Speaking yesterday at the conference, the minister also insisted on the deregulation of the downstream sector and the establishment of a critical oil and gas infrastructure protection squad with the responsibility of dealing with crude oil and petroleum products theft, vandalism, outright sabotage and general criminality in the sector.

She said the oil and gas industry in Nigeria had always been at the centre stage of public discourse, adding that this was expected, given the fact that oil is the mainstay of the country’s economy in terms of exports and foreign exchange earnings.

“Recently, of course, this discourse has taken what we might consider unprecedented negative overtones but again, there are pros and cons to everything in the scope of transformation and reformation programmes and the changes that Nigeria is rapidly going through at this time.

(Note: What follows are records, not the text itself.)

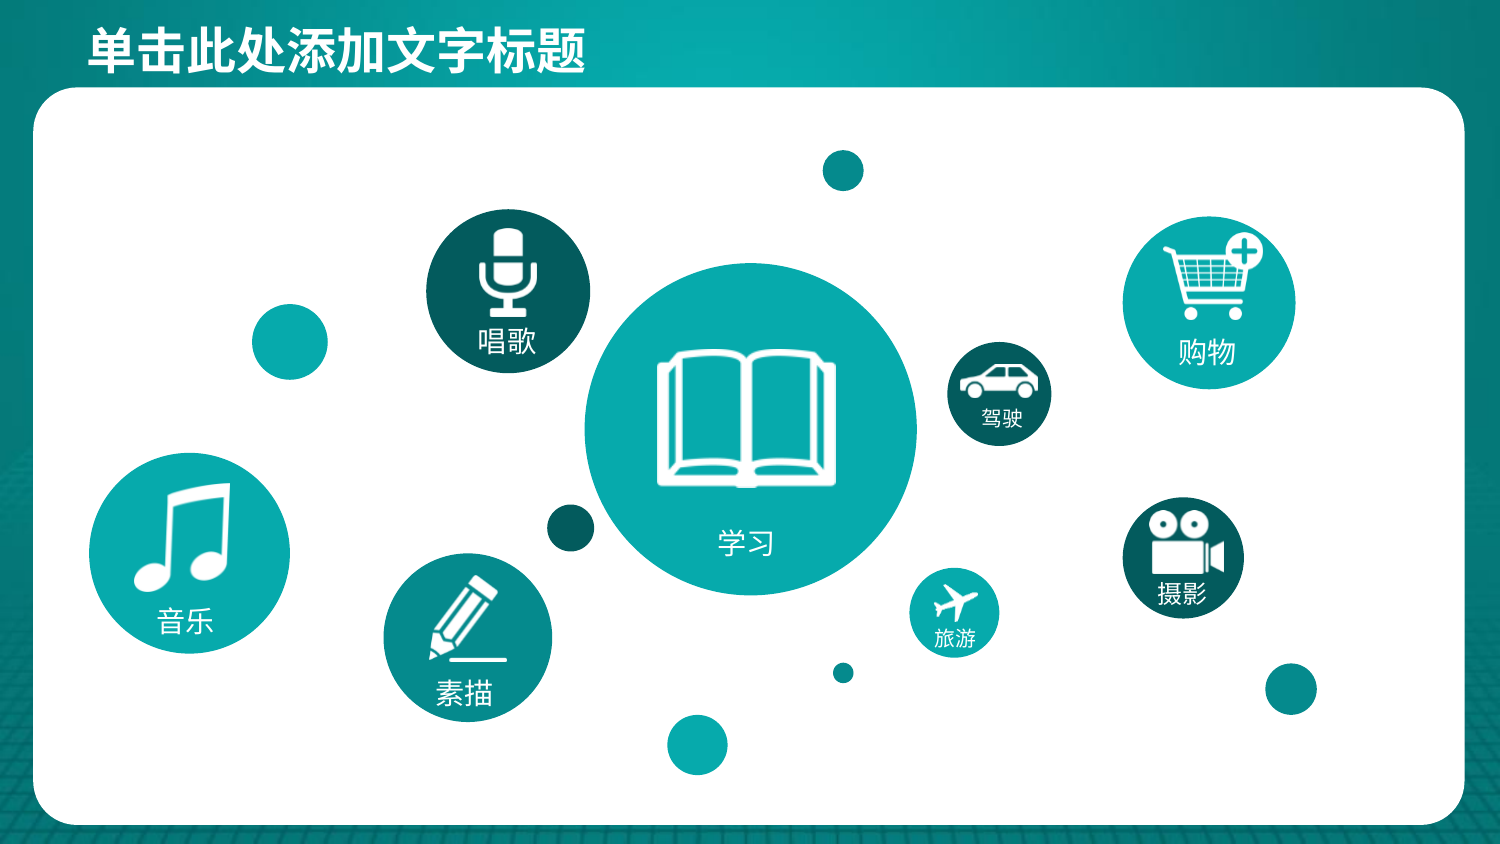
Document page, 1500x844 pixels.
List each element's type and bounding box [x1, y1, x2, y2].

text_box [1122, 216, 1296, 390]
text_box [545, 502, 579, 554]
text_box [383, 553, 553, 723]
text_box [947, 341, 1052, 447]
picture [0, 0, 1500, 844]
text_box [820, 148, 866, 194]
text_box [830, 660, 856, 686]
text_box [249, 301, 330, 382]
text_box [1263, 661, 1319, 717]
text_box [909, 567, 1000, 659]
text_box [425, 208, 591, 374]
text_box [584, 262, 918, 596]
text_box [665, 712, 730, 778]
text_box [1122, 497, 1245, 619]
text_box [88, 452, 291, 654]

“I think that even in the face of these negative overtones, there are great possibilities and advantages to be found in the inherent challenges and I think that that is the way we have to look at them and face them as we go forward,” she said.
She observed that despite these challenges, they represented “an opportunity for increased transparency, increased accountability and responsiveness in the oil and gas sector in Nigeria today”.

In the downstream sector, the minister said there was the need to establish a critical oil and gas infrastructure protection squad with the responsibility of dealing with crude and product theft, vandalism, outright sabotage and general criminality in the sector.

According to her, 5,000 kilometres of the product pipeline network that was built in the 1970s is now virtually unusable in certain areas and this affects product distribution.

She said deregulation remained the only way in which capital investment could be encouraged and new employment opportunities created for both foreign and local openings.

The minister said downstream deregulation remained an important part of the reform framework going forward that would seek to resolve financial sustainability and investor confidence in the sector.

“At the same time, we are aware that being a democratic society, that there has to be a balance among different policies and processes of government and the needs and desires of the people of Nigeria at all times and of course, Nigeria strives to keep that balance as best as we can,” she added.

The minister said though the government had sought to deregulate the downstream sector, continuing regulation has negative effects; enumerating them as: “It is fiscally unsustainable; it is resource demanding; it discourages investments; and principally, it benefits the rich, not the masses in the society  that we intend to reach in the first place.”